Pytorch custom loss function using gradient, Combined Function and Derivative Approximation (CFDA), memory leaks

I am trying to use a neural network to perform function and derivative approximation using Pytorch. Derivatives are used among other things in Molecular Dynamics (MD) simulations. A common suggestion/approach is to penalize not just the network output relative to the labels, but also the derivative of the network with respect to the inputs, i.e. using a custom loss function, with some prefactors p and an exponentially decaying learning rate r:

My code seems to be working ok, but I am not sure if it is an efficient implementation, and it also seems to be leaking memory, rendering my computer unusable after a given number of iterations. Would also be very interested if someone has some insight into using neural networks for regression, as all the action seems to be in classification.

Relevant code:

class Trainer:
def __init__(self, net):
    self.net = net
    self.lr = 1E-3
    self.lr_cur = self.lr
    self.gamma = 0.75
    self.pe_start = 1
    self.pe_limit = 400
    self.pf_start = 1000
    self.pf_limit = 1
    self.pe = self.pe_start
    self.pf = self.pf_start

    self.criterion = nn.MSELoss(reduction="mean")
    self.optimizer = optim.Adam(net.parameters(), lr=self.lr)
    self.scheduler = optim.lr_scheduler.ExponentialLR(self.optimizer, gamma=self.gamma)

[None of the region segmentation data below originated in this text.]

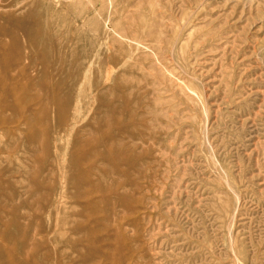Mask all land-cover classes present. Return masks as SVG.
Here are the masks:
<instances>
[{"label": "rangeland", "instance_id": "rangeland-1", "mask_svg": "<svg viewBox=\"0 0 264 264\" xmlns=\"http://www.w3.org/2000/svg\"><path fill=\"white\" fill-rule=\"evenodd\" d=\"M9 13L29 14V154L0 231L29 229V264H264V0Z\"/></svg>", "mask_w": 264, "mask_h": 264}, {"label": "bare ground", "instance_id": "bare-ground-1", "mask_svg": "<svg viewBox=\"0 0 264 264\" xmlns=\"http://www.w3.org/2000/svg\"><path fill=\"white\" fill-rule=\"evenodd\" d=\"M20 33L25 38L23 44ZM0 137H5L0 142V178H12L20 173L11 167L20 150L29 154V14L22 18L11 13L0 16ZM27 158L20 159L25 167ZM3 225L6 229L0 231V264H29L24 256L29 229L12 230L9 223Z\"/></svg>", "mask_w": 264, "mask_h": 264}]
</instances>
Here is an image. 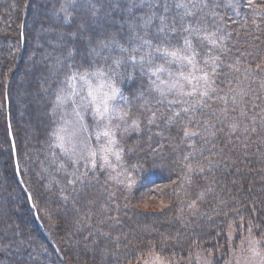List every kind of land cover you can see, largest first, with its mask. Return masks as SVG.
<instances>
[{
    "label": "rangeland",
    "instance_id": "obj_1",
    "mask_svg": "<svg viewBox=\"0 0 264 264\" xmlns=\"http://www.w3.org/2000/svg\"><path fill=\"white\" fill-rule=\"evenodd\" d=\"M55 1L33 0L31 15L25 25L26 37L23 38L28 45V62L35 55L33 58L38 57L39 63H30L18 80L19 95L15 99L19 102L20 121L17 133L14 129L18 147L13 160L16 162L18 188L27 194L29 208L38 213L35 211V216H39L48 230L60 239L68 263L90 264L97 257L101 264H264V240L244 231L241 232L242 239L236 243L238 233L233 227L228 234L231 251L225 260L199 251L182 260L166 258L156 249L148 252L136 249L135 240H131L136 234L144 236L153 231L137 228L133 216H155L168 207V202L156 194L158 188L146 187L147 170L139 157L143 143H153L161 135L164 126L158 121L163 120L166 127L179 130V136L175 138V159L183 169L185 180L203 172L202 166L206 163H199V154L206 153L210 145L202 134L199 115L208 114L206 104L208 96L214 92L213 87L222 88L216 81L219 57L231 43L209 24L206 0H115L127 12L121 14V23L114 20L112 11L108 10L99 24L90 21L77 27L76 33L88 30L94 35L83 61L77 63L69 58L71 52L62 57L55 53L50 55L43 49L42 45L48 49L58 45L65 33L53 35L41 24L49 19L57 21V17L66 24L76 7L91 0ZM58 3L61 7L52 17L50 10L53 9L47 7ZM245 3L252 9L264 10V0H246ZM92 14L96 20L94 12ZM14 28L15 23L10 29ZM32 30L36 32L33 31L35 41L31 44ZM0 33H4V29ZM212 33L218 37L215 46L209 43ZM48 34L57 38L56 41H52ZM83 39L88 41V38ZM9 41V56L12 53L14 56L19 51V43L13 44L11 38ZM101 43L108 44V47L101 48ZM4 44L7 47V42ZM117 45L128 51H120ZM93 48L100 55L93 53ZM166 51H178L179 57H192L193 62L189 64L187 59L165 55ZM130 55L136 58L135 62L128 59ZM105 57H108L107 61ZM115 58L127 60L117 69L125 75L124 79L116 77L120 79L117 87L122 96H118L110 106V112L101 117L88 96L89 85L96 88L102 82L104 78L98 79L92 74L98 69L106 70ZM256 61L259 63V57ZM262 61L264 55L260 64ZM10 65L14 67V63ZM37 66L45 70L34 72ZM236 66H239L237 61L230 65L232 68ZM157 68L164 71H157ZM254 69L262 78L264 66L261 71L258 64ZM73 72L78 73L74 80L69 79ZM203 72L208 73L207 83L200 79ZM128 73H131L130 79ZM79 74L87 75L81 79ZM186 77L193 78L192 82L189 83ZM34 85L35 91L31 89ZM259 90L264 91V78ZM204 91L208 95H201ZM58 95L61 97L59 101ZM30 108L35 111L34 118ZM105 131L110 133L108 137L104 136ZM185 132L197 134L186 136ZM117 152L119 159L114 154ZM93 159L96 167L91 163ZM16 204L19 205V201ZM191 212L202 214H198V210ZM60 221L62 224L67 221V226L61 229ZM66 227L64 237L61 230ZM89 232L93 241L90 250H85L84 254L78 247L80 242L76 234L84 233L86 237ZM69 251L74 254L70 255ZM53 260L52 264H59L58 260Z\"/></svg>",
    "mask_w": 264,
    "mask_h": 264
},
{
    "label": "trees",
    "instance_id": "obj_2",
    "mask_svg": "<svg viewBox=\"0 0 264 264\" xmlns=\"http://www.w3.org/2000/svg\"><path fill=\"white\" fill-rule=\"evenodd\" d=\"M245 1L206 0L209 24L231 43L219 57L216 81L223 89L213 87L214 92L208 96L206 104L208 114L199 115L202 134L210 143L207 152L199 154V163L206 162L202 166L203 172L184 179L183 169L175 159V138L179 136V130L166 127L163 120L158 121L164 126L161 135L153 143H143L140 148L141 164L147 170L146 187L158 188L156 194L168 202V207L155 216H133L137 228L153 230L144 236L136 234L131 239L135 240V248H141L143 252L156 249L166 258L182 260L199 251L225 260L231 251L228 234L232 227L238 233L236 243L242 239L241 232L244 231L264 240V91L259 90L264 72L261 78L259 71L254 69L257 64L260 71L264 66L263 61L260 64L264 55V10L252 9ZM33 3V0H0V32L4 29V33H0V264H52L54 258L59 264H69L60 239L48 230L39 216H35L36 210L29 208L27 194L18 188L16 162L13 160L18 147L14 129L17 133L20 121L19 102L15 99L19 95L18 80L25 68L39 63L38 57L33 58L35 55L28 62V45L23 38L26 37L25 25ZM60 7L61 3H58L47 8L53 9L50 13L55 17ZM108 10L120 23L121 14H127L115 0H91L76 7L66 24L58 17L55 22L45 20L41 24L43 29L51 30L53 35L65 33V36L55 47L48 49L42 45L43 49L50 55L55 53L62 57L71 52V60L75 63L83 61L94 35L88 30L76 33L77 27L90 21L99 24ZM93 12L96 20L92 17ZM13 23L16 28L10 29ZM33 31L36 30L30 31L31 44L35 41ZM53 35L48 34L52 41H56ZM10 38L13 44L19 43V51L14 56L13 53L9 56ZM20 51H23L22 55ZM258 57L259 63L256 61ZM235 61L239 66L230 67ZM42 66H37L34 72L44 71ZM31 89L35 91L36 85ZM34 112L30 108L33 118ZM131 142L135 143V139ZM193 210L202 214L194 215ZM66 222H59L61 229L67 226ZM66 231L67 227L61 230L64 237ZM83 235L78 233L76 237L80 242L79 249L85 254V250H90L93 237L91 232L86 237ZM99 260L96 257L90 264H101Z\"/></svg>",
    "mask_w": 264,
    "mask_h": 264
},
{
    "label": "snow or ice",
    "instance_id": "obj_3",
    "mask_svg": "<svg viewBox=\"0 0 264 264\" xmlns=\"http://www.w3.org/2000/svg\"><path fill=\"white\" fill-rule=\"evenodd\" d=\"M178 7H182V5H177ZM95 7V5H93V8ZM63 10V9H62ZM187 30V29H185ZM160 31H163V28L160 29ZM211 39H209L208 37H206V39H209V43H211L213 46H215L218 37H216L215 33L211 34ZM112 43H115V41H113ZM145 43H147V41H145ZM108 47V44L106 43H101V48H106ZM117 47L120 48V51L122 52H126L128 51V49H125L122 45H117ZM159 51V49H157ZM92 52L95 53L96 55H100V52L97 51V49L93 48ZM165 55L168 56H172L174 58H182V59H187L188 63L191 64L192 61V57H179V53L178 51H166ZM106 61L108 59V57L104 58ZM128 59L132 60V61H136V58L134 56H129ZM123 64L127 63V60L122 61L120 58H115L113 59V64L109 65L107 67L106 70H102V69H98L96 73H93L92 75L97 76L98 79L100 78H104L102 80V82L96 87V88H92L91 85H89V91H88V96L91 97V101L94 105L95 108V112L97 113V115L103 117L105 113H109L111 108L110 106L113 105V103L116 101L118 96H122V93L120 92V89L117 87V84L120 82V79H124L125 75L124 73L118 72L117 69H119ZM114 65V66H113ZM133 67H135V63L133 64ZM213 71H215V67H213L212 69ZM157 71H164L163 68H157ZM203 71V70H201ZM78 75V73H71V75L69 76V79H76V76ZM81 79H85L87 74H79ZM116 77H119L120 79H116ZM127 78H131V73L127 74ZM186 79L189 80V83L192 82L191 77H186ZM200 79H203L205 81V83L208 82L209 76L207 72H203V76L200 77ZM105 87L107 88V90H103L105 89ZM193 91H195V88L193 89ZM190 94V93H189ZM201 95L206 96L208 95L207 91H204L201 93ZM61 99V97L58 95L57 96V100L59 101ZM119 110V109H117ZM187 111V110H186ZM126 115V113H125ZM135 123V122H134ZM105 137H108L110 135V133L108 131H105L104 133ZM197 133L192 132V133H188L185 132V135H196ZM112 143H115L114 141H112ZM105 151L107 152L108 149H105ZM117 157V159H119V153H114ZM91 155L94 157L96 154L93 152L91 153ZM104 161L105 163H107V156L104 157ZM93 167H96V161L93 159L91 161Z\"/></svg>",
    "mask_w": 264,
    "mask_h": 264
}]
</instances>
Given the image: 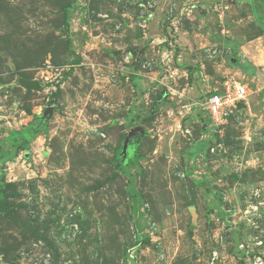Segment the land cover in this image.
Listing matches in <instances>:
<instances>
[{
  "label": "rangeland",
  "instance_id": "1",
  "mask_svg": "<svg viewBox=\"0 0 264 264\" xmlns=\"http://www.w3.org/2000/svg\"><path fill=\"white\" fill-rule=\"evenodd\" d=\"M172 2L0 0V264H264V81L214 73L248 69L231 36L264 72V25ZM224 78L250 93L218 127L192 103Z\"/></svg>",
  "mask_w": 264,
  "mask_h": 264
},
{
  "label": "crops",
  "instance_id": "2",
  "mask_svg": "<svg viewBox=\"0 0 264 264\" xmlns=\"http://www.w3.org/2000/svg\"><path fill=\"white\" fill-rule=\"evenodd\" d=\"M230 2L234 4L235 9L243 8L244 6L245 10L248 12V17H250L253 21L260 20L261 24L264 25V20L263 22L261 21V17L264 15V9L262 11L263 15L261 16L255 13L256 8L259 7L258 5H260L258 3L259 2L258 0H230ZM172 4L175 7L176 13L187 10L188 8H193L192 12L189 11L188 13L187 16L188 19L191 21L198 20L202 22L203 19L207 21H209L208 19H215V20L221 19V14L224 13L223 6L224 4H229V2L228 0H173ZM191 25H193V23ZM222 30L228 31L226 27H224ZM202 31H204L203 28ZM199 33L200 32L194 31L193 29L189 30L183 28L178 29V31L176 32V37L174 39V42L176 43L175 47L178 49V54H176L174 58L176 63L175 70H179L181 66L184 64L192 63V62H193L192 64H194L197 62V58L196 56H194L195 50L197 51V49H199L201 45H205L204 40H206L204 38H198L197 36L199 35ZM230 39L233 40L234 43H237V49L242 50V52L244 53L243 54L244 58H241L239 62L241 66H243V68L247 66L248 69L245 68L241 69L239 67L233 66L230 68H225V71L224 70L220 71L219 65L215 63L216 65L214 66V73L216 74L217 72H219L220 75H224L226 71L228 72L235 70L234 73H239L246 80L257 77L258 81L261 80L264 81V72L262 68H259L261 67L260 64H258L257 62L254 64L252 60H250L249 58H247V56H245V51H247L246 50L247 46H250V43H253V41L255 40L249 42L247 41L244 43V41H240L239 38L236 37L233 38V36H231ZM258 39L260 40L264 39V30H263V35L259 38H256V40ZM218 40H220L219 43L228 45L227 44L228 42H226V40L228 39L224 38V36H218ZM252 51L253 50H251L250 53H252ZM194 75H197L196 71H194ZM205 76L207 77L208 74H205ZM198 81L199 80L195 81L194 79L195 83ZM216 87L217 86H215L213 89H215ZM196 90L198 91L197 88L196 89L194 88V91Z\"/></svg>",
  "mask_w": 264,
  "mask_h": 264
},
{
  "label": "built area",
  "instance_id": "3",
  "mask_svg": "<svg viewBox=\"0 0 264 264\" xmlns=\"http://www.w3.org/2000/svg\"><path fill=\"white\" fill-rule=\"evenodd\" d=\"M249 93L246 84L224 78L220 85L209 91L201 102H193L192 105L198 104V107L206 112L211 124L219 127L226 123L235 105L245 100Z\"/></svg>",
  "mask_w": 264,
  "mask_h": 264
},
{
  "label": "water",
  "instance_id": "4",
  "mask_svg": "<svg viewBox=\"0 0 264 264\" xmlns=\"http://www.w3.org/2000/svg\"><path fill=\"white\" fill-rule=\"evenodd\" d=\"M21 84L23 86H25L27 89H35L36 88V82L34 80L22 79ZM136 133H142V128L140 126H134L127 131L125 140H124L123 145H122L123 149H125V147L127 146L128 139Z\"/></svg>",
  "mask_w": 264,
  "mask_h": 264
}]
</instances>
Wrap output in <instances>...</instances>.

def loss_fn(self, outputs, labels, derivatives, label_derivatives):
    label_loss = self.criterion(outputs, labels)
    derivative_loss = self.criterion(derivatives, label_derivatives)

    return self.pe*label_loss + self.pf*derivative_loss

def train(self, train_loader, epoch, epochs):
    self.net.train()
    for i, data in enumerate(train_loader):
        features, labels, label_derivatives = data

        features.requires_grad = True
        outputs = self.net(features)
        outputs.backward(features, create_graph=True)
        derivatives = features.grad

        self.optimizer.zero_grad()
        self.loss = self.loss_fn(outputs, labels, derivatives, label_derivatives)
        self.loss.backward()
        self.optimizer.step()
    if (epoch - 1) % epochs == 200:
        self.lr_cur = self.scheduler.get_lr()[0]
        self.pe = self.pe_limit*(1 - self.lr_cur/self.lr) + self.pe_start*(self.lr_cur/self.lr)
        self.pf = self.pf_limit*(1 - self.lr_cur/self.lr) + self.pf_start*(self.lr_cur/self.lr)
        self.scheduler.step()

    return self.loss.item()